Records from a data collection
● ● ● ●
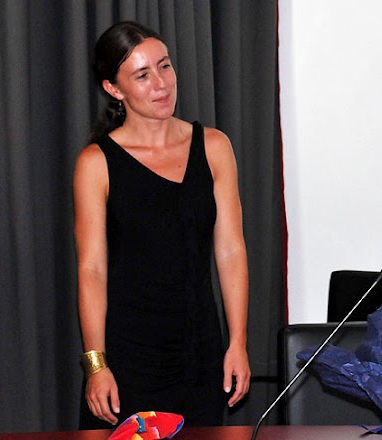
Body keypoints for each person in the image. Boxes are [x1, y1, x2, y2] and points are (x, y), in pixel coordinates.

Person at [74, 21, 251, 428]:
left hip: (201, 357)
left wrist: (237, 342)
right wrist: (96, 365)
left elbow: (230, 251)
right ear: (114, 89)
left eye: (165, 66)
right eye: (142, 75)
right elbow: (92, 270)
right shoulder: (96, 164)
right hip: (127, 363)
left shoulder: (214, 147)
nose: (161, 83)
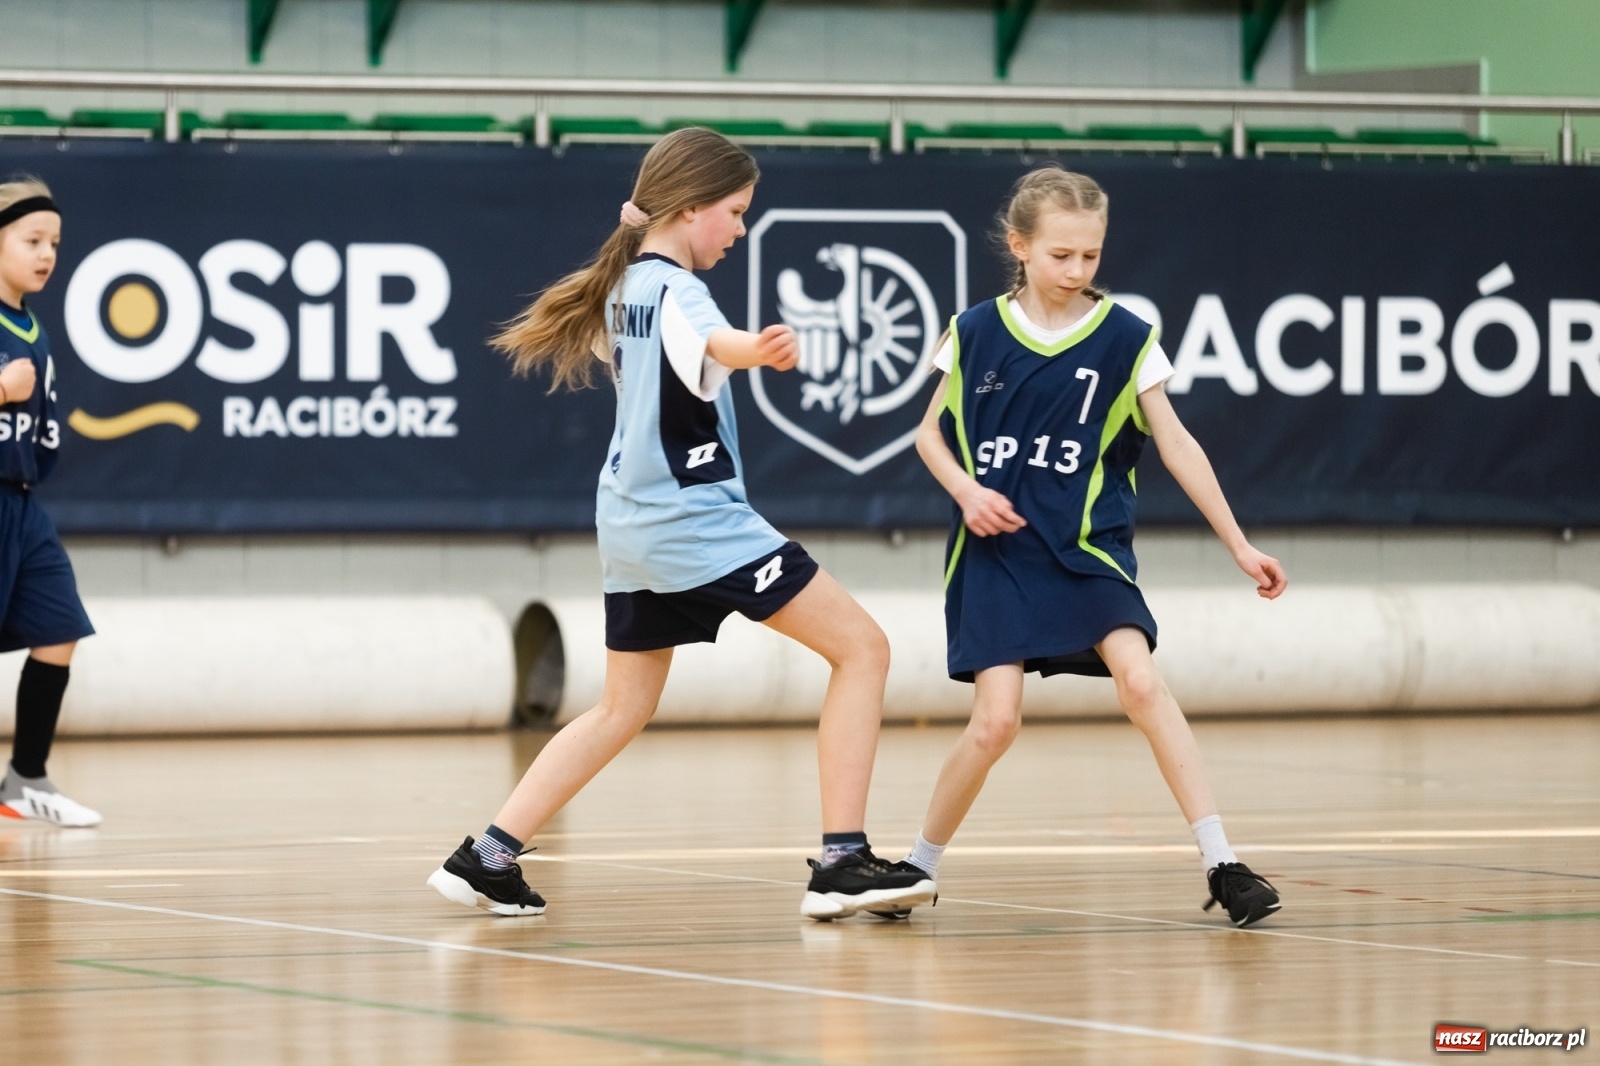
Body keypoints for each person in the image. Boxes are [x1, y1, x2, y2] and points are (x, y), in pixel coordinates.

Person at [428, 128, 934, 920]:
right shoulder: (677, 291)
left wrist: (737, 351)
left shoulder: (625, 281)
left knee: (622, 707)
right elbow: (705, 342)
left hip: (630, 523)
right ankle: (842, 861)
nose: (739, 229)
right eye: (733, 212)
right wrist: (755, 351)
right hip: (693, 520)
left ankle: (487, 857)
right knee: (863, 648)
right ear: (691, 207)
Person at [904, 166, 1286, 927]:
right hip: (997, 553)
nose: (1077, 271)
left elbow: (1177, 445)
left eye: (1091, 256)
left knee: (1142, 685)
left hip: (1089, 549)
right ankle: (916, 868)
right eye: (1061, 256)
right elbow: (927, 435)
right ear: (1019, 246)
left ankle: (1223, 861)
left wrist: (1239, 545)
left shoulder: (1126, 338)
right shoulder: (974, 331)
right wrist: (967, 491)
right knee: (996, 723)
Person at [0, 177, 99, 829]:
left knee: (60, 626)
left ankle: (25, 777)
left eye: (54, 243)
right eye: (32, 239)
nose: (46, 254)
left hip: (22, 499)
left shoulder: (32, 323)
● ● ● ●
» **THE TASK**:
Please set down the records above word for word and omit their pictures.

» **SOLUTION TO THIS TASK**:
Body keypoints for each person in the image. Boxes are [x1, y1, x2, y2] and points are (x, y), in pixel coordinates.

Person at [74, 21, 251, 428]:
left hip: (201, 357)
left wrist: (237, 342)
right wrist: (96, 365)
left elbow: (230, 251)
right ear: (114, 89)
left eye: (165, 66)
right eye: (142, 75)
right elbow: (92, 270)
right shoulder: (96, 164)
right hip: (127, 363)
left shoulder: (214, 147)
nose: (161, 83)
Body keypoints for each person in the image. Boxes are [x1, y1, x2, y2] and points are (x, y), in pixel coordinates.

Person at [428, 128, 934, 920]:
right shoulder: (677, 291)
left wrist: (737, 351)
left shoulder: (625, 281)
left knee: (622, 707)
right elbow: (705, 342)
left hip: (630, 523)
right ankle: (842, 861)
nose: (739, 229)
right eye: (733, 212)
right wrist: (755, 351)
right hip: (693, 520)
left ankle: (487, 857)
right knee: (863, 648)
right ear: (691, 207)
Person at [904, 166, 1286, 927]:
right hip: (997, 553)
nose: (1077, 271)
left elbow: (1177, 445)
left eye: (1091, 256)
left knee: (1142, 685)
left hip: (1089, 549)
right ankle: (916, 868)
right eye: (1061, 256)
right elbow: (927, 435)
right ear: (1019, 246)
left ankle: (1223, 861)
left wrist: (1239, 545)
left shoulder: (1126, 338)
right shoulder: (974, 331)
right wrist: (967, 491)
right knee: (996, 723)
Person at [0, 177, 99, 829]:
left knee: (60, 626)
left ankle: (25, 777)
left eye: (54, 243)
right eye: (32, 239)
nose: (46, 254)
left hip: (22, 499)
left shoulder: (32, 323)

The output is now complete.